Work instructions:
[1] Using the extract, decide whether each statement agrees with it: (a) the writer left the blackberry on a desk at the office; (b) the payphone the writer found accepted credit cards; (c) the writer has used payphones often since 1992. Answer yes or no for each and quote the words that decide it.
[2] List everything the extract says is kept in the writer's device.
[3] According to the extract, how much do payphones now cost?

Extract:
++++++

Anyhow, I'm still wondering how I will get to work tomorrow. I can't shovel the snow because it would throw off my back for sure, and I can't find anyone to do it. Then again, it would be the lamest excuse in the world to work from home the day AFTER a snowstorm.

I miss my SUV. I used to plow through massive amounts of snow with that thing. The civic is NOT my thing. :(

A Day Without a Cellphone

Last Thursday, as I rushed out of the office to pick up the children, I forgot my blackberry on my desk. This may not seem like a big deal to the average Joe, but trust me when I say that I felt totally paralyzed for the next 16 hours.

I have had a cellphone since maybe 1992 or something. I've always had one on me. I don't think I've used a payphone since then. My calendar, my email, my contact list is all in that device. I am lost, stupid and unreachable without it.

So, driving home through the snow, I was horrified when I realized I didn't have it with me. I knew I had an appointment on my way home, roughly knew the time, but wasn't sure. What I was doing after that, I couldn't remember.

The snow slowed me down. I was running late. I didn't have a phone with which I could call to let them know. I didn't have the number either. Eventually I found a payphone (trust me, they are hard to come by), and of course, I don't carry money. I am the debit card freak. I use it for a pack of gum. So, I ruffled around for change and found a quarter. Only to realize payphones now cost fifty cents (when did that happen??). This one didn't take a credit card. I had to find some change to call my appointment, and luckily I knew the number by memory. I then found a loonie, called my mom and asked her to get the kids.

++++++

Listed records:
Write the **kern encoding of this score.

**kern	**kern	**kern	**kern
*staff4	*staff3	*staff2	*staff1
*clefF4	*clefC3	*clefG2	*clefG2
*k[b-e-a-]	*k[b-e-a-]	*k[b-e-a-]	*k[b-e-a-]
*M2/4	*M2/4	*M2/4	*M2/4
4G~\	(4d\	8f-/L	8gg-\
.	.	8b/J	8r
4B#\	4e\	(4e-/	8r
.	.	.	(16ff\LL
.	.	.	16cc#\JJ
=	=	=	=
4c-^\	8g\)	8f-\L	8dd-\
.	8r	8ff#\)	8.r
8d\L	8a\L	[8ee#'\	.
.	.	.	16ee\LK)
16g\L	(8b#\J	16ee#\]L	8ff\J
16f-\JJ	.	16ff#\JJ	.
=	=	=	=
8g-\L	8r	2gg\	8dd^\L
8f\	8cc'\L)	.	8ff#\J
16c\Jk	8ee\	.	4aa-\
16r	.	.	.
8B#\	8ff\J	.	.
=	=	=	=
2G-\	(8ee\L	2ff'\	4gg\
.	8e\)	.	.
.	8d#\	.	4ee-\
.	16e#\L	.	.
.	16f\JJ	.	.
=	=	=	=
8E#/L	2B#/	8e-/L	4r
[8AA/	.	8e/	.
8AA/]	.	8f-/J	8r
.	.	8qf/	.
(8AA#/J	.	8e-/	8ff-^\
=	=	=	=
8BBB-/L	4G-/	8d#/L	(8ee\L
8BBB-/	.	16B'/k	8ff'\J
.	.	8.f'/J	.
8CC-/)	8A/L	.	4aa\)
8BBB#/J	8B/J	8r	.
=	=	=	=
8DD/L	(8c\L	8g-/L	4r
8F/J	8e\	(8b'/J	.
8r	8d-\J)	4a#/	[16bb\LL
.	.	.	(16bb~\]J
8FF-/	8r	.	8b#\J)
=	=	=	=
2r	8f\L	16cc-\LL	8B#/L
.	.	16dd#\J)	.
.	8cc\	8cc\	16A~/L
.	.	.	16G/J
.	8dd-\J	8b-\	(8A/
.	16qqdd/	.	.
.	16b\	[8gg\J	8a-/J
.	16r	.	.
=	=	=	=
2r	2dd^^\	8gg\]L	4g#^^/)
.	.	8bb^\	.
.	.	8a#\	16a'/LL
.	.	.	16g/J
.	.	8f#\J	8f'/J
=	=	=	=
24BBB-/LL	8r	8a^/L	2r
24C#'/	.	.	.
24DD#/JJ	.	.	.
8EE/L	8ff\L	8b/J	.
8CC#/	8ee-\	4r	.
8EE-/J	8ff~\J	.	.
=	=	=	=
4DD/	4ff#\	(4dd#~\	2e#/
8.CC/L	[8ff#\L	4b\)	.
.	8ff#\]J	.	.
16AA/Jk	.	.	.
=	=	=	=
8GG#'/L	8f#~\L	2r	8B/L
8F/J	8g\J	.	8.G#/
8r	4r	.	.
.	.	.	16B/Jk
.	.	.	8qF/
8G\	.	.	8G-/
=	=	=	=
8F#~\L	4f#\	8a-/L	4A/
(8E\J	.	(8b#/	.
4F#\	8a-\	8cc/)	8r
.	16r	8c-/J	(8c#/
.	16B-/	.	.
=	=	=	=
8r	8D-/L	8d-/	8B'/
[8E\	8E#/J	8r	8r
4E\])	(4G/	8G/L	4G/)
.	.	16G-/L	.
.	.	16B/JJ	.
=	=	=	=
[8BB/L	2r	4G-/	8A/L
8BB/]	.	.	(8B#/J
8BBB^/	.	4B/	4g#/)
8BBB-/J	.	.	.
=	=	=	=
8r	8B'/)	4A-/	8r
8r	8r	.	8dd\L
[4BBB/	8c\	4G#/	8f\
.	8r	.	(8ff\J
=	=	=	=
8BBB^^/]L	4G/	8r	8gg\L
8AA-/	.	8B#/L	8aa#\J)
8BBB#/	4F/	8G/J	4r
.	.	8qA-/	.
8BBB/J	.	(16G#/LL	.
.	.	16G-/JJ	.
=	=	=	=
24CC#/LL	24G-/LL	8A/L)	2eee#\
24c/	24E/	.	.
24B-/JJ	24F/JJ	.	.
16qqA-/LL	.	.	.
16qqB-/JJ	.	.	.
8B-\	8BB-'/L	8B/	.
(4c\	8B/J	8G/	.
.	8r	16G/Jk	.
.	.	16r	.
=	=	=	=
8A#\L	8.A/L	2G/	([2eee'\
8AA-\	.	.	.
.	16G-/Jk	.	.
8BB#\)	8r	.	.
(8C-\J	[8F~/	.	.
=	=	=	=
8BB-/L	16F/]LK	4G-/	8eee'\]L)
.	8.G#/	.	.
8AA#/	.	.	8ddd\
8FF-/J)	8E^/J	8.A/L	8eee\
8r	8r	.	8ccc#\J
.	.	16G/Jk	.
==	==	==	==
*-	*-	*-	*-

++++++

Solution list:
[1]
(a) Yes: "I forgot my blackberry on my desk."
(b) No: "This one didn't take a credit card."
(c) No: "I don't think I've used a payphone since then."

[2] Calendar, email, contact list

[3] Fifty cents.